Companies such as retail brokers, index providers and stock exchanges will "inevitably" suffer lower revenues in the years ahead, according to Sebastian Lyon, who runs the £4.1bn Troy Trojan fund.

He said investors were keen on financial services companies in these sectors as they felt trends, such as the decline in the number of employers offering defined benefit schemes, pension freedoms and ageing populations, meant such businesses were about "secular growth", that is, capable of growing over the long term regardless of the economic cycle.

For instance, fund manager Nick Train, who runs the £1.2bn Finsbury Growth and Income trust, invests in the London Stock Exchange Group, Hargreaves Lansdown, and other businesses, for these reasons.

Mr Lyon himself has for many years maintained a distinctly cautious outlook for the global economy, to the extent that he has about £200m of the fund’s capital invested in gold bullion, traditionally a defensive asset class.

However, Mr Lyon's ultra cautious approach has negatively impacted the performance of his trust. In the five years to 29 August, the fund has returned 27 per cent, compared with 44 per cent for the average fund in the IA Flexible Investment sector in the same time period.

Investors generally place a higher value on secular growth businesses than on "cyclical" companies, that is, companies which grow as the wider economy grows.
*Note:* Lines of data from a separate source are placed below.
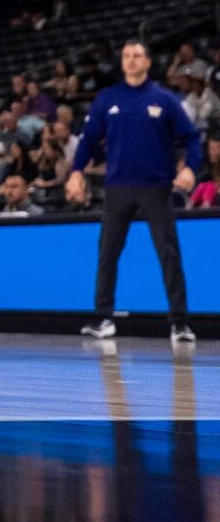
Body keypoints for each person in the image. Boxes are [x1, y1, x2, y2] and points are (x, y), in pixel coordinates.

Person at [69, 40, 200, 347]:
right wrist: (76, 171)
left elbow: (192, 138)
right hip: (117, 189)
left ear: (148, 62)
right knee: (107, 253)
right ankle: (103, 318)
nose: (131, 60)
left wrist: (191, 168)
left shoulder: (165, 99)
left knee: (168, 254)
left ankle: (179, 323)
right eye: (127, 56)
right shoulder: (107, 99)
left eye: (137, 56)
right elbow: (88, 140)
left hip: (156, 188)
But Mr Lyon warned financial services businesses should more properly be viewed as cyclical businesses that have grown in recent years due to the value of the assets growing, and the asset growth is the result of economic policies which will change.

He said when the performance of economies changes, the value of assets held on platforms and by wealth managers will fall, and as a consequence, the revenues of such businesses will fall.

Mr Lyon’s comments come in light of data compiled by consultancy firm The Lang Cat, which shows assets held on UK platforms were £528.8bn at the end of June 2018, a ten per cent increase.

This increase came despite inflows onto those platforms being 15 per cent lower than in the same period in 2017, indicating the asset growth for those businesses came as a result of asset price rises.